Desconfiando que o tio matou seu pai para lhe tomar a coroa e a mulher, Hamlet perde-se no torvelinho de suas conjecturas. Não sabe como reagir. Ser ou não ser. Rejeita Ofélia, humilhando-a – faz isso deliberadamente ou apenas para dar veracidade ao seu papel de insano?
Para piorar a situação de Ofélia, Hamlet, sem querer, assassina Polônio, o pai da moça. O homem que ela ama a torna órfã – a peça, como se vê, também poderia se chamar “A tragédia de Ofélia”.
A jovem fica perdida. O juízo a abandona – nisso, Shakespeare não dá espaço para outra interpretação. Em seguida, Ofélia aparece morta, afogada num arroio. Embora não se diga nada diretamente sobre suicídio, sabe-se que ninguém se afoga num rio raso… Ofélia, em desespero, havia tirado a própria vida.
Desde então – mais especificamente, 1601, quando a peça foi, nessa versão, encenada pela primeira vez – Ofélia simboliza a mulher colocada na posição de joguete, a mulher desprezada e engolida num jogo político, a mulher que, depois de perder o que ama, se mata. Uma imagem forte, capaz de abrir espaço para debate e reflexão.
A referência às obras clássicas do passado – e as muitas imagens e símbolos que estas carregam – não serve apenas como recurso artístico; tem um papel mais importante. É fundamental o reforço da cultura.
Virgílio citou Homero. Camões citou Virgílio. Fernando Pessoa e Manuel Bandeira citaram Camões. Gerações se encontram nessas menções cruzadas. Quando nos remetemos aos clássicos, eles se encontram conosco. É como o abismo de Nietzsche, que nos encara se olharmos para ele.
Machado de Assis fez constantes remissões a Shakespeare. Dom Casmurro, por exemplo, conta que Bentinho, no auge da crise de ciúme, vai ao teatro assistir justamente Otelo, obra na qual o protagonista fica dominado pelo medo de sua mulher ter um caso com outro. O “demônio dos olhos verdes”, o ciúme, toma controle tanto de Bentinho como de Otelo.
Elvis Presley, a quintessência do ícone pop, citou Shakespeare indiretamente num de seus clássicos: Are ou lonesome tonight, de 1960. No meio da música, Elvis passa a declamar um poema: “You know, someone said that ‘The world is a stage’”… Esse “someone” é, como se sabe, Shakespeare, autor da frase “o mundo é um palco”. A referência do rei do rock, embora divertida, não invadia profundamente a obra de Shakespeare.
Em The fate of Ophelia, contudo, Taylor Swift se vale dessa poderosa imagem para se expor corajosamente. Sua canção menciona as dificuldades emocionais que passou até encontrar seu atual namorado, um famoso jogador de futebol americano.

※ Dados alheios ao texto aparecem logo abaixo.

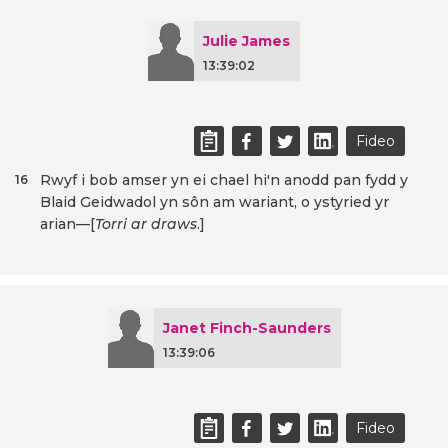
Julie James
13:39:02
Fideo
Rwyf i bob amser yn ei chael hi'n anodd pan fydd y
16
Blaid Geidwadol yn sôn am wariant, o ystyried yr
arian—[
Torri ar draws
.]
Janet Finch-Saunders
13:39:06
Fideo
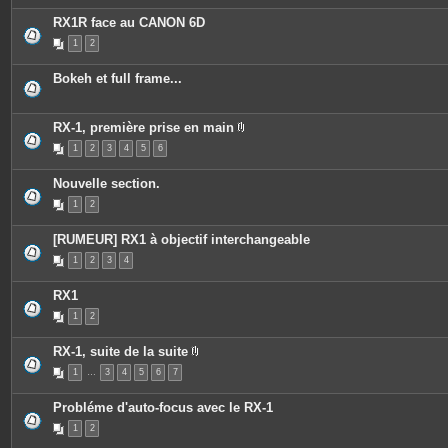
è
i
e
c
e
s
RX1R face au CANON 6D
e
n
s
t
1
2
j
u
o
n
i
s
Bokeh et full frame...
n
o
t
n
e
d
s
a
RX-1, première prise en main
g
P
e
1
2
3
4
5
6
i
.
è
c
Nouvelle section.
e
s
1
2
j
o
i
[RUMEUR] RX1 à objectif interchangeable
n
t
1
2
3
4
e
s
RX1
1
2
RX-1, suite de la suite
P
1
…
3
4
5
6
7
i
è
c
Probléme d'auto-focus avec le RX-1
e
s
1
2
j
o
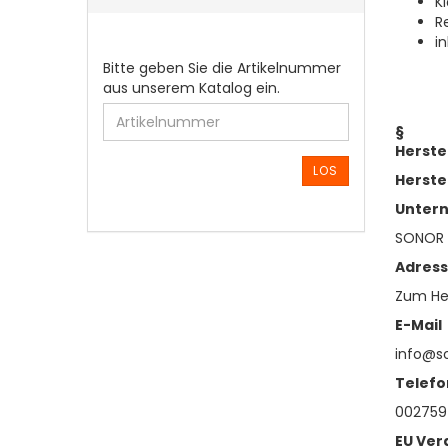
K
R
in
BITTE
Bitte geben Sie die Artikelnummer
GEBEN
aus unserem Katalog ein.
SIE
DIE
§
ARTIKELNUMMER
Herste
AUS
LOS
Herste
UNSEREM
KATALOG
Unter
EIN.
SONOR
Adres
Zum Hei
E-Mail
info@s
Telefo
002759
EU Ver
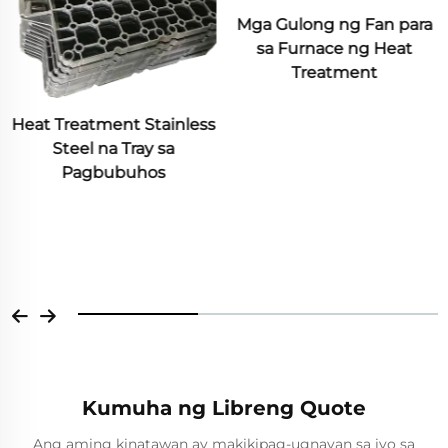
Mga Gulong ng Fan para
sa Furnace ng Heat
Treatment
Industriyal na Kahon na
May Metal na Frame,
Bumubuo ng Bakal na
Paggamit ng Buhangin,
Paggamit ng Invest sa
Paggawa, Materyales na
Tinitisang Lumaban sa
Init
Kumuha ng Libreng Quote
Ang aming kinatawan ay makikipag-ugnayan sa iyo sa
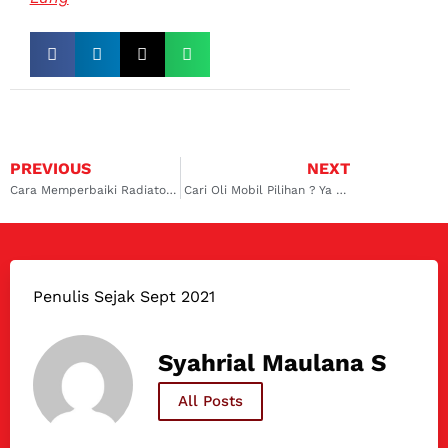
PREVIOUS
NEXT
Cara Memperbaiki Radiator Buntu Tersumbat Dengan Benar
Cari Oli Mobil Pilihan ? Ya Dokter Mobil Tempatnya
Penulis Sejak Sept 2021
Syahrial Maulana S
All Posts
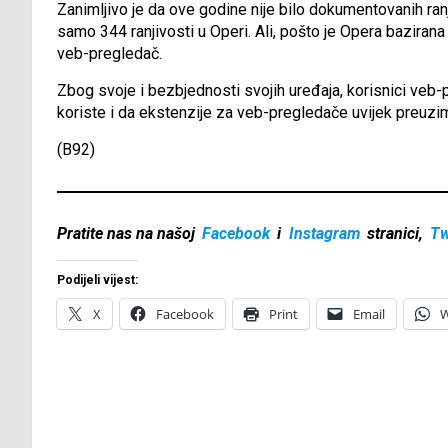
Zanimljivo je da ove godine nije bilo dokumentovanih ran
samo 344 ranjivosti u Operi. Ali, pošto je Opera baziran
veb-pregledač.
Zbog svoje i bezbjednosti svojih uređaja, korisnici veb-
koriste i da ekstenzije za veb-pregledače uvijek preuzima
(B92)
Pratite nas na našoj
Facebook
i
Instagram
stranici,
Tw
Podijeli vijest:
X
Facebook
Print
Email
W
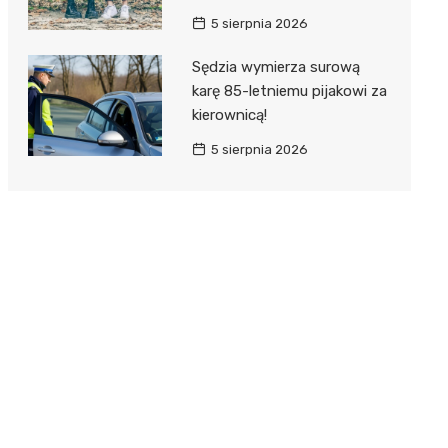
5 sierpnia 2026
Sędzia wymierza surową
karę 85-letniemu pijakowi za
kierownicą!
5 sierpnia 2026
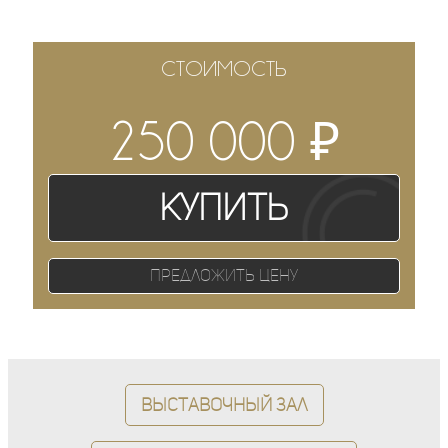
СТОИМОСТЬ
₽
250 000
Купить
Предложить цену
Выставочный зал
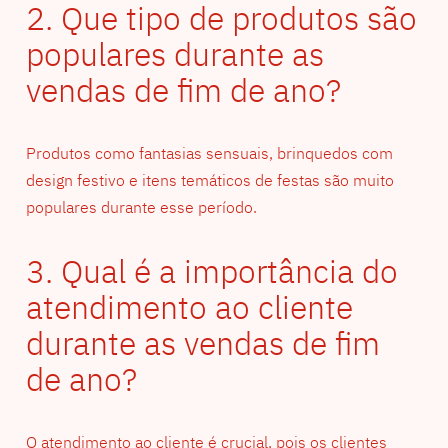
2. Que tipo de produtos são
populares durante as
vendas de fim de ano?
Produtos como fantasias sensuais, brinquedos com
design festivo e itens temáticos de festas são muito
populares durante esse período.
3. Qual é a importância do
atendimento ao cliente
durante as vendas de fim
de ano?
O atendimento ao cliente é crucial, pois os clientes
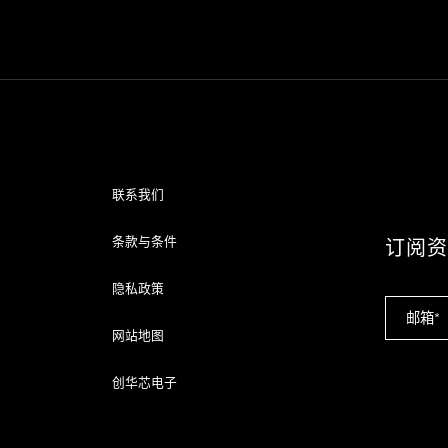
联系我们
条款与条件
订阅
隐私政策
网站地图
创华芯电子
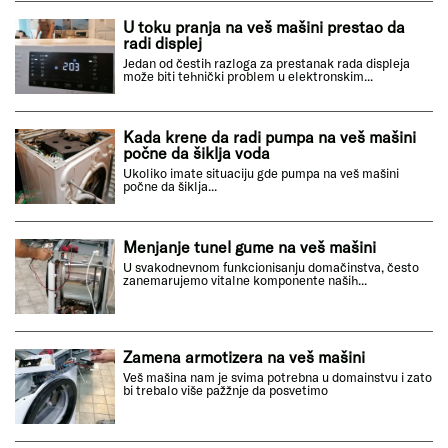
U toku pranja na veš mašini prestao da
radi displej
Jedan od čestih razloga za prestanak rada displeja
može biti tehnički problem u elektronskim...
Kada krene da radi pumpa na veš mašini
počne da šiklja voda
Ukoliko imate situaciju gde pumpa na veš mašini
počne da šiklja...
Menjanje tunel gume na veš mašini
U svakodnevnom funkcionisanju domačinstva, često
zanemarujemo vitalne komponente naših...
Zamena armotizera na veš mašini
Veš mašina nam je svima potrebna u domainstvu i zato
bi trebalo više pažžnje da posvetimo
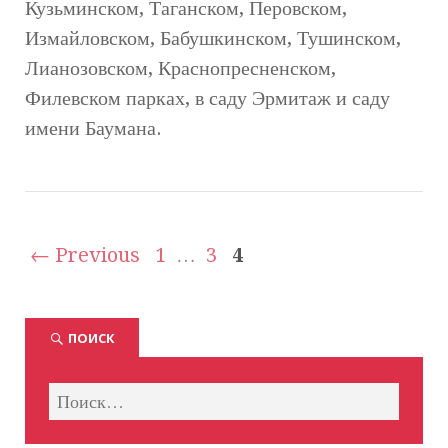
Кузьминском, Таганском, Перовском,
Измайловском, Бабушкинском, Тушинском,
Лианозовском, Краснопресненском,
Филевском парках, в саду Эрмитаж и саду
имени Баумана.
← Previous
1
…
3
4
ПОИСК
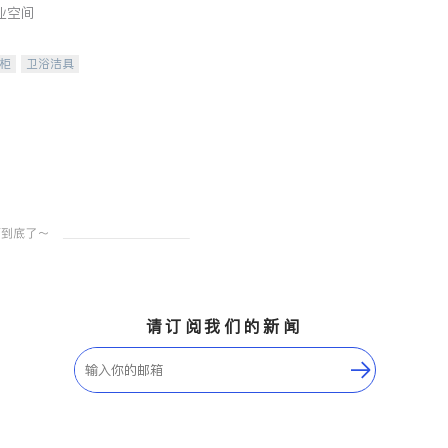
业空间
柜
卫浴洁具
装staging
请订阅我们的新闻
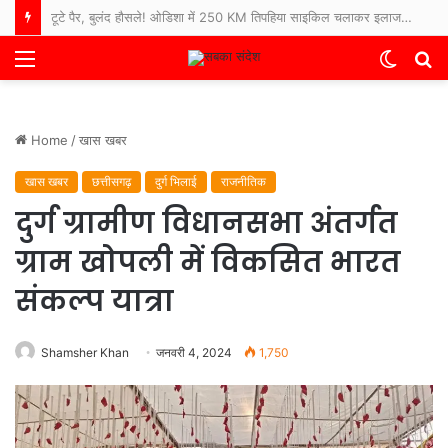
टूटे पैर, बुलंद हौसले! ओडिशा में 250 KM तिपहिया साइकिल चलाकर इलाज कराने अस्पताल पहुंचे 65 साल के बुजुर्ग
Menu
Switch
S
skin
fo
Home
/
खास खबर
खास खबर
छत्तीसगढ़
दुर्ग भिलाई
राजनीतिक
दुर्ग ग्रामीण विधानसभा अंतर्गत
ग्राम खोपली में विकसित भारत
संकल्प यात्रा
Shamsher Khan
जनवरी 4, 2024
1,750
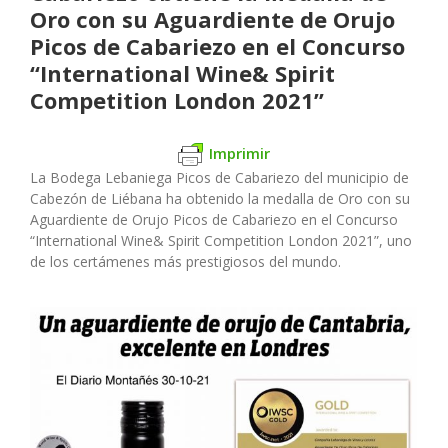
Oro con su Aguardiente de Orujo
Picos de Cabariezo en el Concurso
“International Wine& Spirit
Competition London 2021”
Imprimir
La Bodega Lebaniega Picos de Cabariezo del municipio de
Cabezón de Liébana ha obtenido la medalla de Oro con su
Aguardiente de Orujo Picos de Cabariezo en el Concurso
“International Wine& Spirit Competition London 2021”, uno
de los certámenes más prestigiosos del mundo.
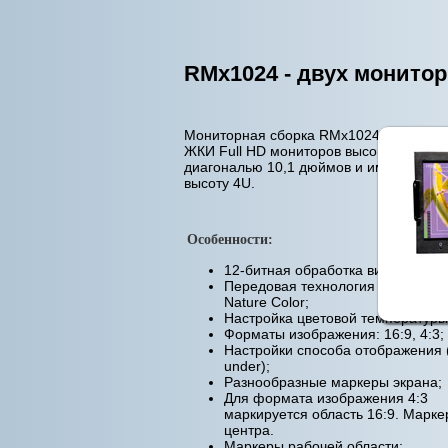
RMx1024 - двух мониторн
Мониторная сборка RMx1024 состоит и
ЖКИ Full HD мониторов высокого разр
диагональю 10,1 дюймов и имеет мон
высоту 4U.
Особенности:
12-битная обработка видеосигнал
Передовая технология передачи 
Nature Color;
Настройка цветовой температуры
Форматы изображения: 16:9, 4:3;
Настройки способа отображения (
under);
Разнообразные маркеры экрана;
Для формата изображения 4:3
маркируется область 16:9. Марке
центра.
Маркеры рабочей области;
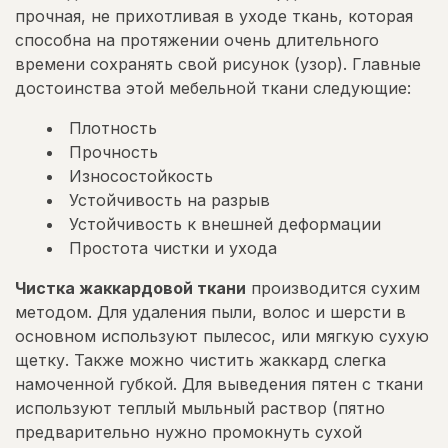
прочная, не прихотливая в уходе ткань, которая
способна на протяжении очень длительного
времени сохранять свой рисунок (узор). Главные
достоинства этой мебельной ткани следующие:
Плотность
Прочность
Износостойкость
Устойчивость на разрыв
Устойчивость к внешней деформации
Простота чистки и ухода
Чистка жаккардовой ткани
производится сухим
методом. Для удаления пыли, волос и шерсти в
основном используют пылесос, или мягкую сухую
щетку. Также можно чистить жаккард слегка
намоченной губкой. Для выведения пятен с ткани
используют теплый мыльный раствор (пятно
предварительно нужно промокнуть сухой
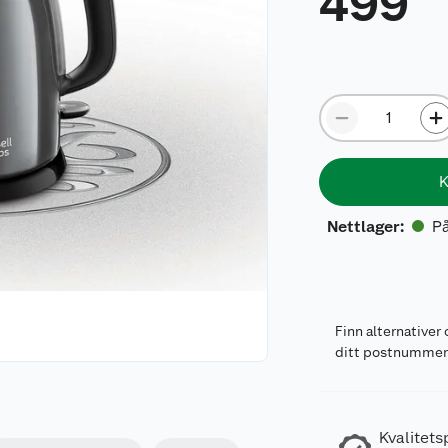
499
K
På
Nettlager
:
Finn alternativer 
ditt postnumme
Kvalitets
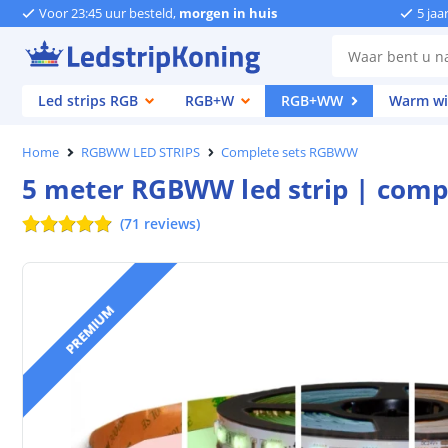
Voor 23:45 uur besteld,
morgen in huis
5 jaa
Led strips RGB
RGB+W
RGB+WW
Warm wi
Home
RGBWW LED STRIPS
Complete sets RGBWW
5 meter RGBWW led strip | comp
(
71
reviews
)
PREMIUM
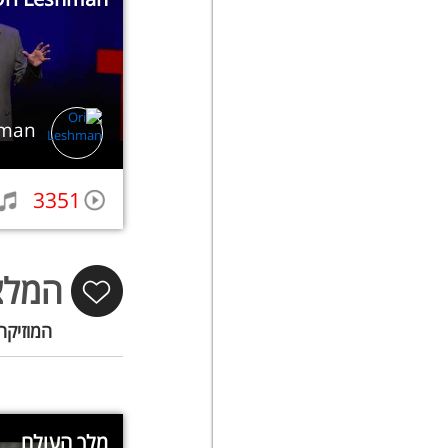
hman
3351
המלצ
המוזיקה
מלך העולם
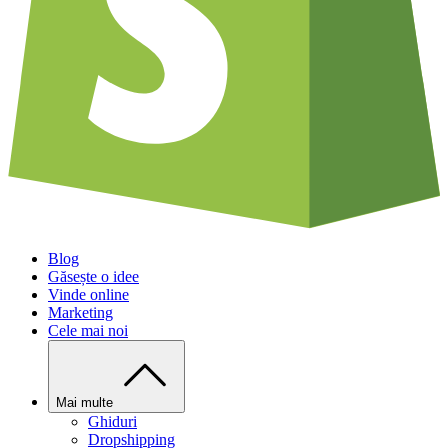
Blog
Găsește o idee
Vinde online
Marketing
Cele mai noi
Mai multe
Ghiduri
Dropshipping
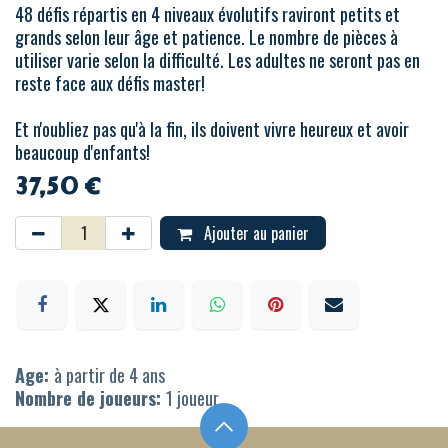
48 défis répartis en 4 niveaux évolutifs raviront petits et
grands selon leur âge et patience. Le nombre de pièces à
utiliser varie selon la difficulté. Les adultes ne seront pas en
reste face aux défis master!
Et n'oubliez pas qu'à la fin, ils doivent vivre heureux et avoir
beaucoup d'enfants!
37,50
€
Ajouter au panier
Age:
à partir de 4 ans
Nombre de joueurs:
1 joueur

A letra, após registrar que ela teria se “afogado em melancolia” caso não tivesse engatado no romance com seu parceiro, informa que o amor a salvou do “destino de Ofélia”.
Na canção, Taylor Swift trata da triste personagem de Shakespeare, obrigando quem quiser entender a referência a visitar Hamlet. Torço para que, dos 30 milhões de pessoas que acessaram a música no dia de sua estreia, muitos tenham curiosidade de absorver a poderosa imagem.
Falar de Ofélia significa falar de nossos sentimentos e de como temos cuidado deles. Afinal, a continuação da nossa história como uma estrada ininterrupta, a própria ideia de civilização, depende desse culto aos grandes monumentos artísticos do passado.
Ponto para Taylor Swift. Nada mais moderno do que falar do clássico.
José Roberto de Castro Neves é sócio do Ferro, Castro Neves, Daltro & Gomide Advogados e membro da Academia Brasileira de Letras.